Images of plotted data
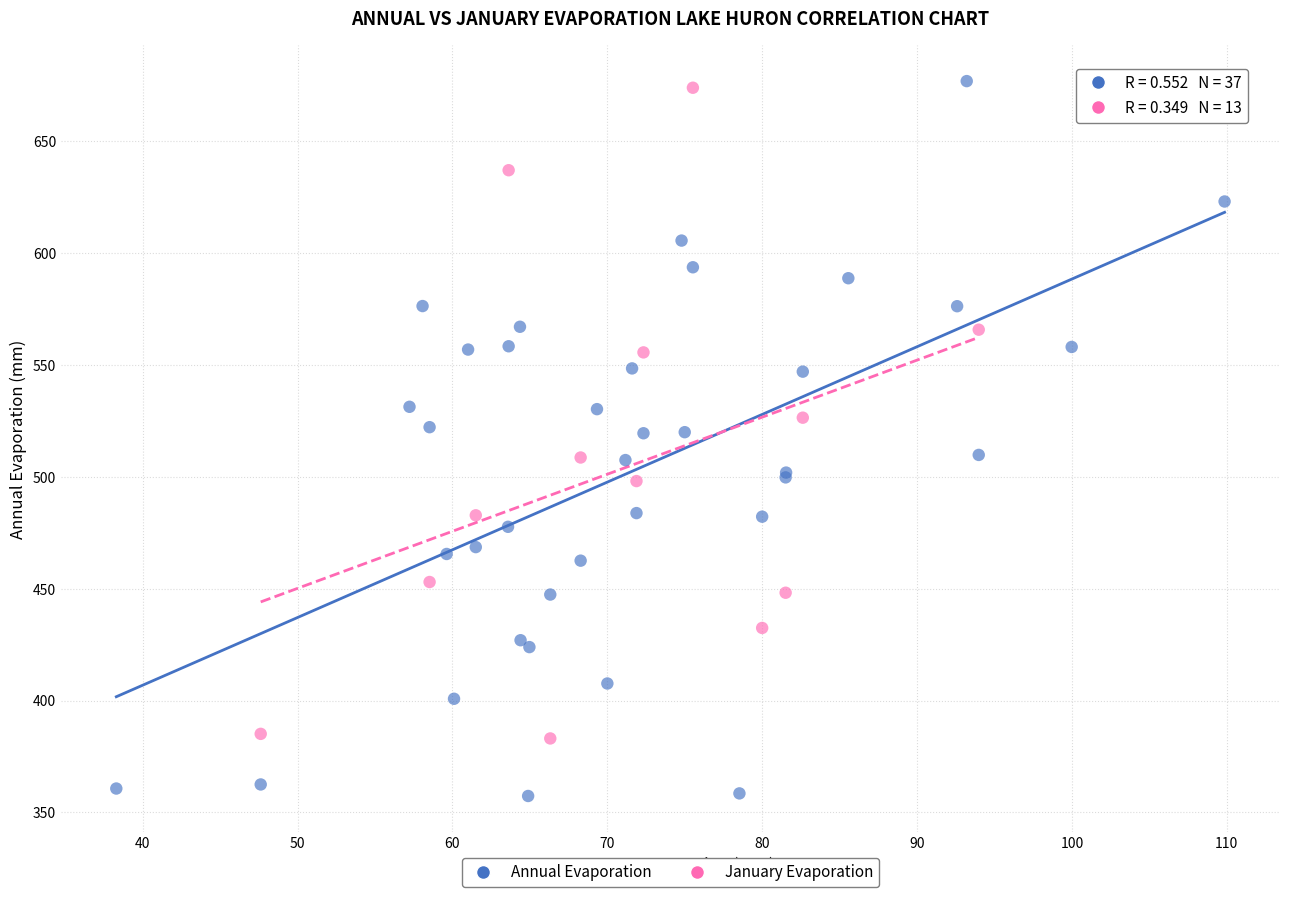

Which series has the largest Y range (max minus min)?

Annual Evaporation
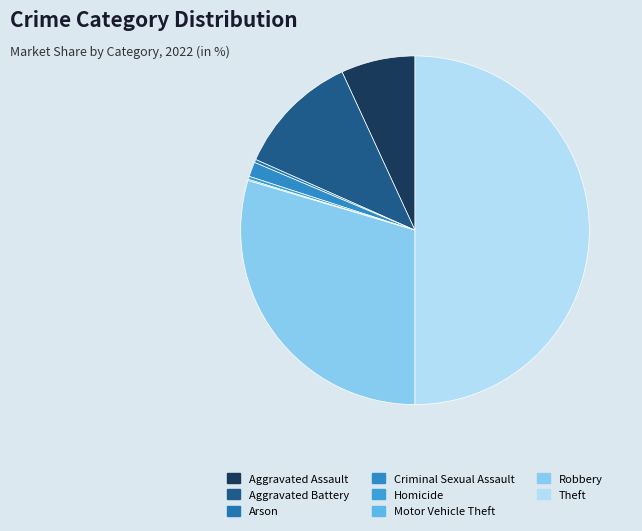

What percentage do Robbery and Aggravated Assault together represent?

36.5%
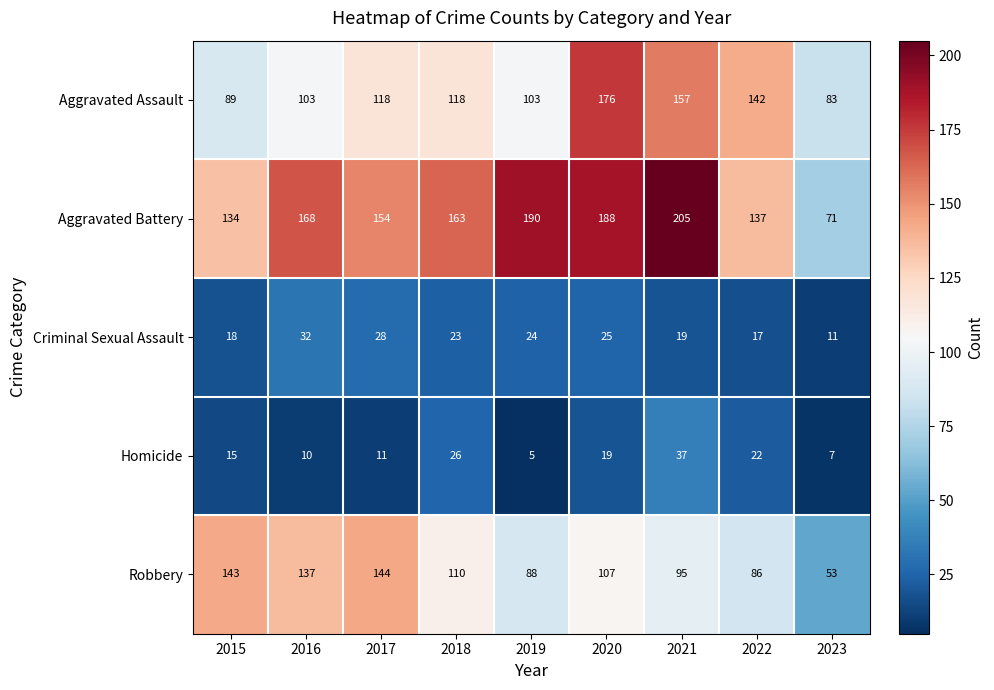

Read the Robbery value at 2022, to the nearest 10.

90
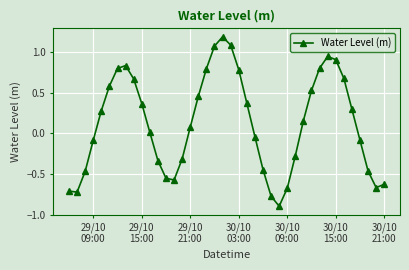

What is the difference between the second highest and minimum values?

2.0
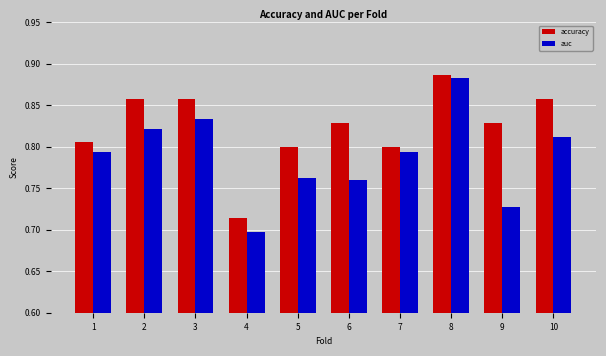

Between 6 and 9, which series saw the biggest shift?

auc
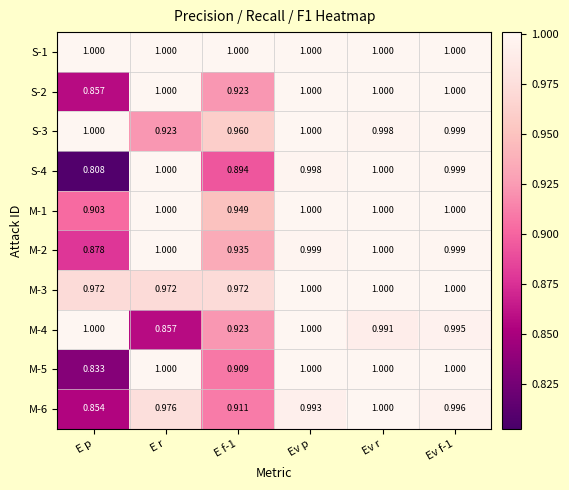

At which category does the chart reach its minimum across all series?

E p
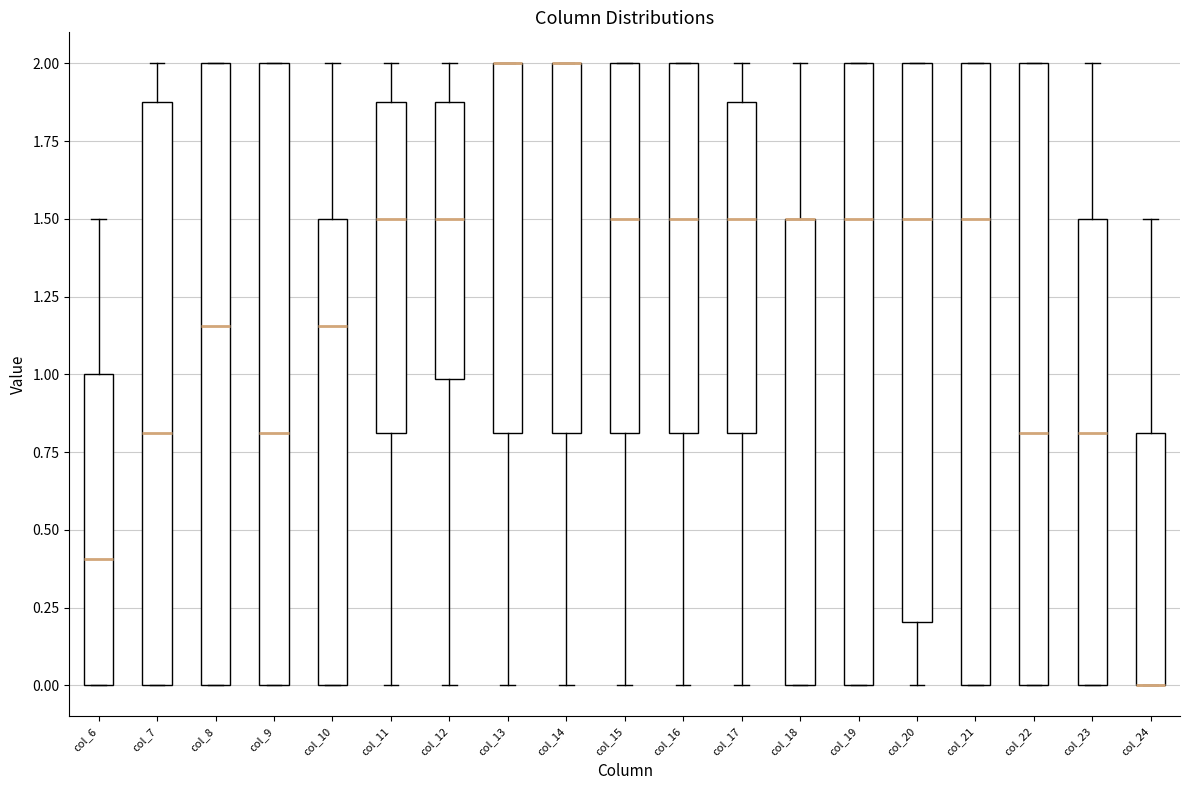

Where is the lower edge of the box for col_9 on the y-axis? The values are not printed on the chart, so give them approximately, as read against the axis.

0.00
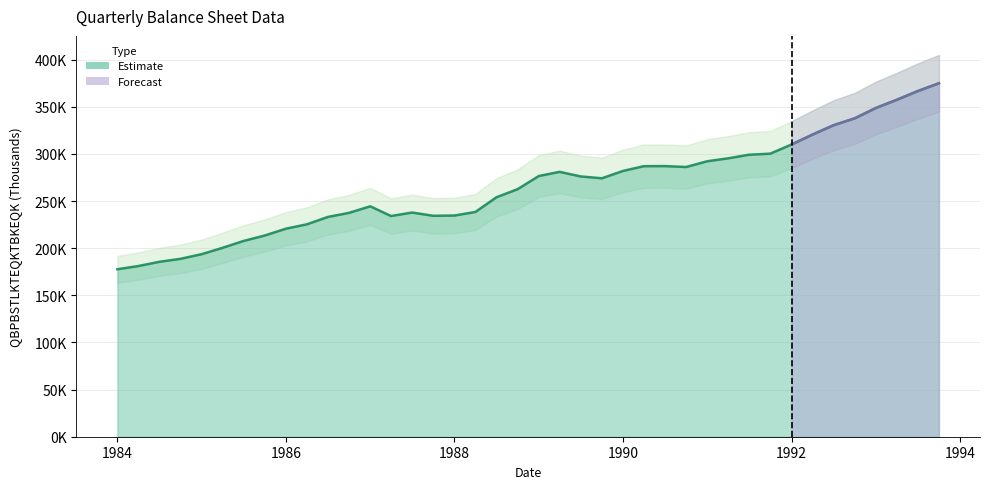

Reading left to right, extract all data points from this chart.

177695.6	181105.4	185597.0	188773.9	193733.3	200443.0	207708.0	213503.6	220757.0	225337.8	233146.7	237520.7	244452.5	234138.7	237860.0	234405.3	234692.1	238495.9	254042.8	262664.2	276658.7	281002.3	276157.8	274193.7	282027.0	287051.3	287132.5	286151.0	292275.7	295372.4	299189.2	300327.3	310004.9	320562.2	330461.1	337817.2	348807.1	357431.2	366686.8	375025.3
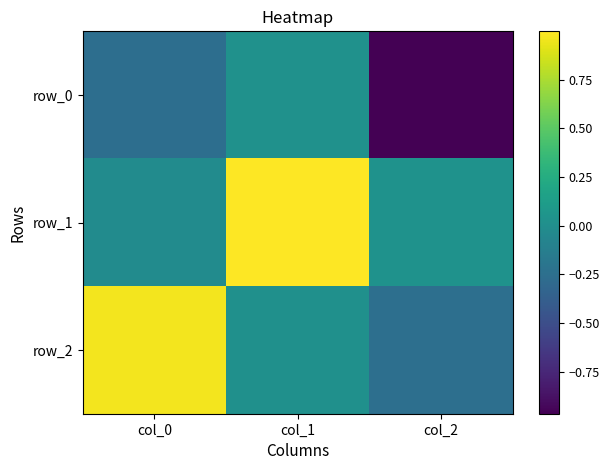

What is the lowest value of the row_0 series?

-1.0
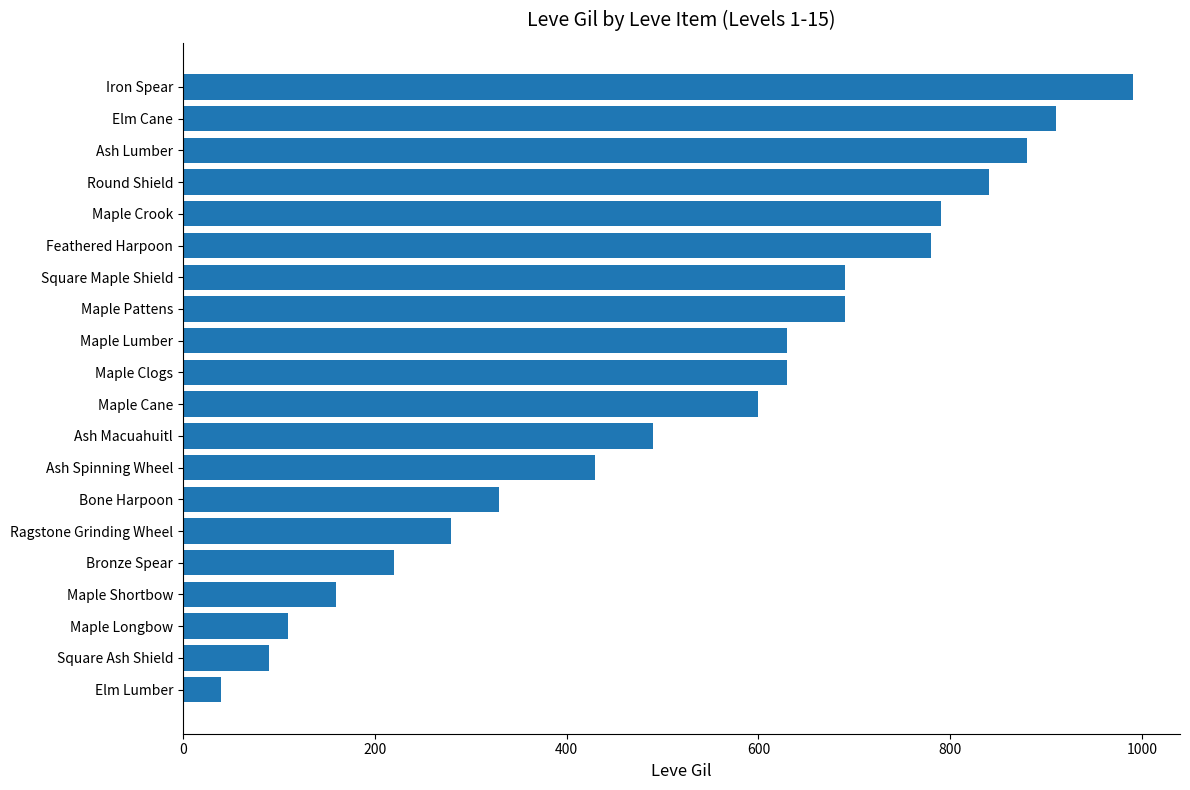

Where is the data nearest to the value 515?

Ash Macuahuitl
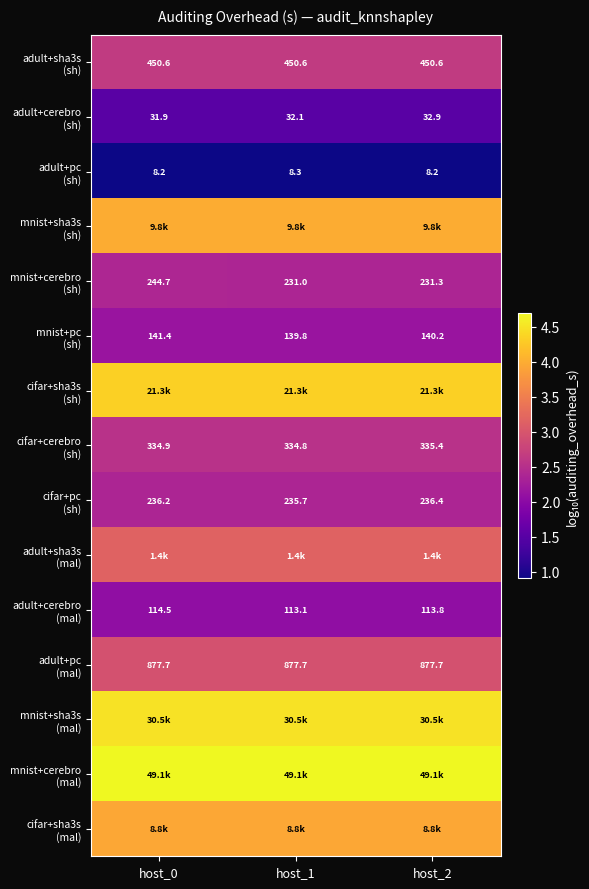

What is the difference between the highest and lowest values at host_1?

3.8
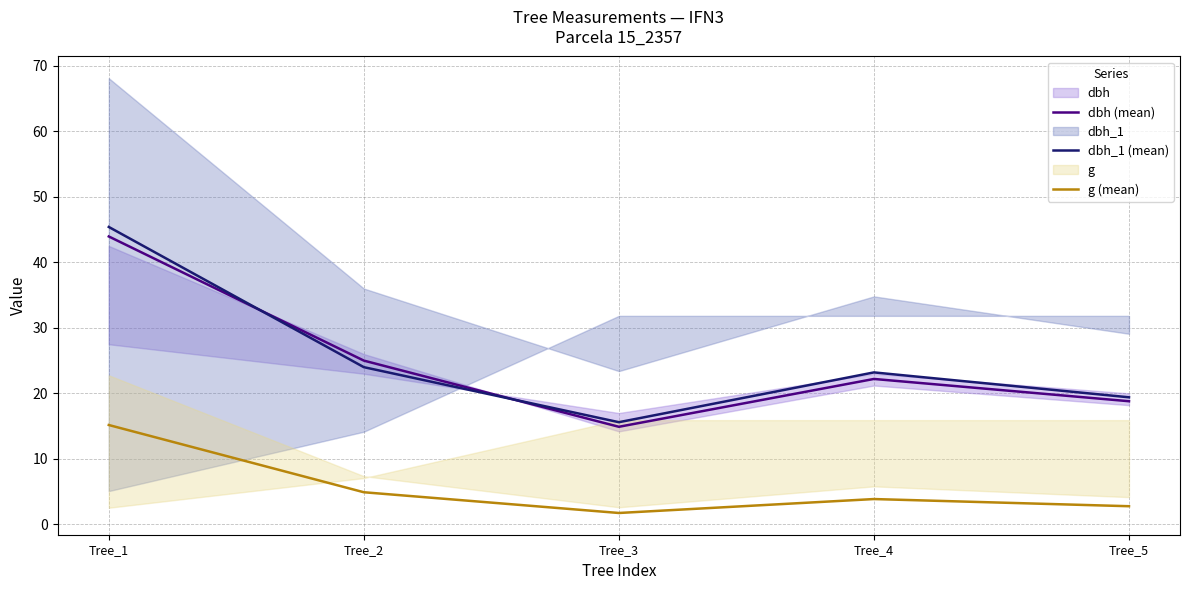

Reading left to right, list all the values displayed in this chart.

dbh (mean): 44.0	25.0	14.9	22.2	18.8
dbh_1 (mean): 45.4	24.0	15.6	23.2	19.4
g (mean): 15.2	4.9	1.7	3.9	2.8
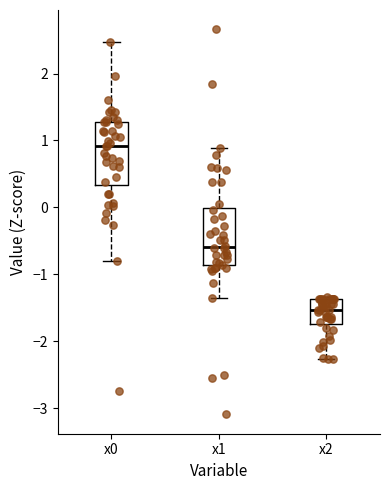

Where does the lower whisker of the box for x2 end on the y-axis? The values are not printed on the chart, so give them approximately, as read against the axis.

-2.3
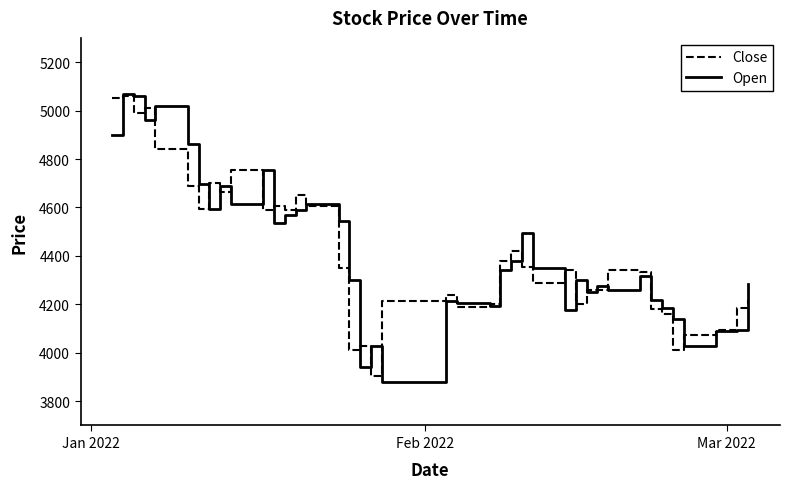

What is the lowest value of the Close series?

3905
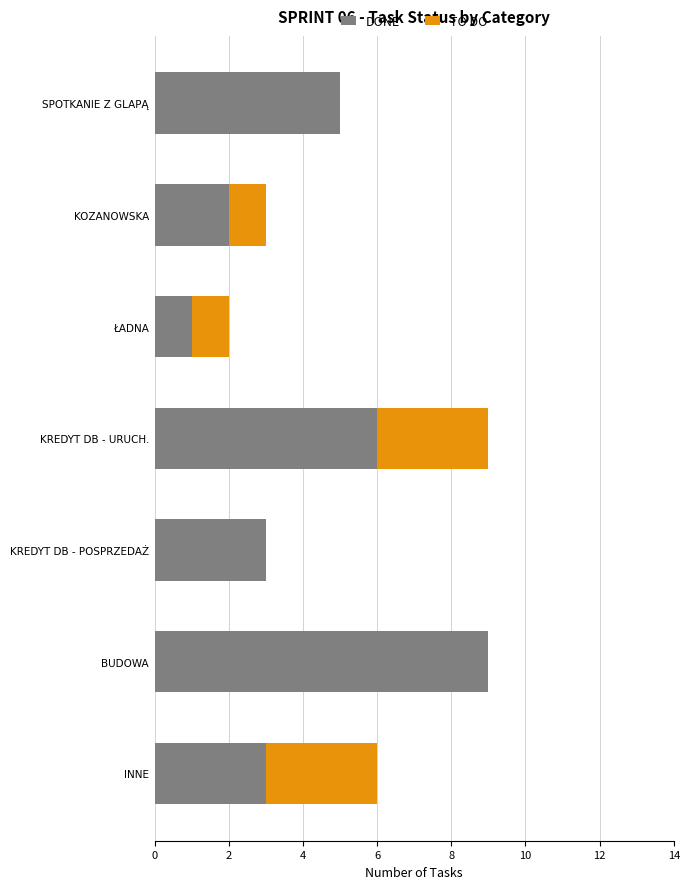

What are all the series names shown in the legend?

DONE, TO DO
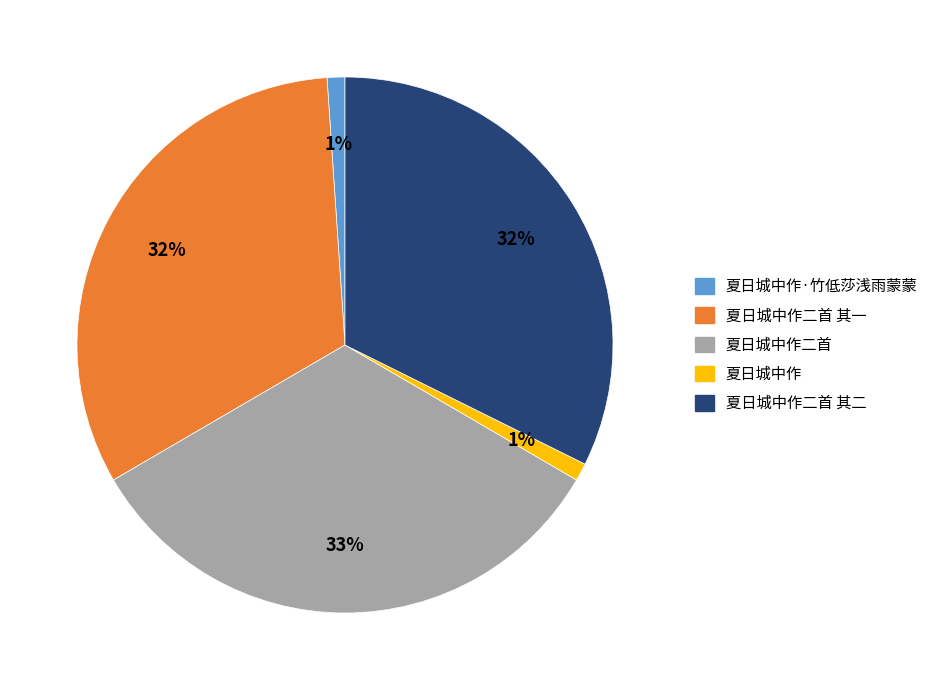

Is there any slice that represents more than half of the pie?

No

▶ **What is being asked**:
Copy every line of text from all the records above word for word, leaving the pictures out.

▶ **Answer to this task**:
Which series has the largest Y range (max minus min)?

Annual Evaporation

What percentage do Robbery and Aggravated Assault together represent?

36.5%

Read the Robbery value at 2022, to the nearest 10.

90

What is the difference between the second highest and minimum values?

2.0

Between 6 and 9, which series saw the biggest shift?

auc

At which category does the chart reach its minimum across all series?

E p

Where is the lower edge of the box for col_9 on the y-axis? The values are not printed on the chart, so give them approximately, as read against the axis.

0.00

Reading left to right, extract all data points from this chart.

177695.6	181105.4	185597.0	188773.9	193733.3	200443.0	207708.0	213503.6	220757.0	225337.8	233146.7	237520.7	244452.5	234138.7	237860.0	234405.3	234692.1	238495.9	254042.8	262664.2	276658.7	281002.3	276157.8	274193.7	282027.0	287051.3	287132.5	286151.0	292275.7	295372.4	299189.2	300327.3	310004.9	320562.2	330461.1	337817.2	348807.1	357431.2	366686.8	375025.3

What is the lowest value of the row_0 series?

-1.0

Where is the data nearest to the value 515?

Ash Macuahuitl

What is the difference between the highest and lowest values at host_1?

3.8

Reading left to right, list all the values displayed in this chart.

dbh (mean): 44.0	25.0	14.9	22.2	18.8
dbh_1 (mean): 45.4	24.0	15.6	23.2	19.4
g (mean): 15.2	4.9	1.7	3.9	2.8

Where does the lower whisker of the box for x2 end on the y-axis? The values are not printed on the chart, so give them approximately, as read against the axis.

-2.3

What is the lowest value of the Close series?

3905

What are all the series names shown in the legend?

DONE, TO DO

Is there any slice that represents more than half of the pie?

No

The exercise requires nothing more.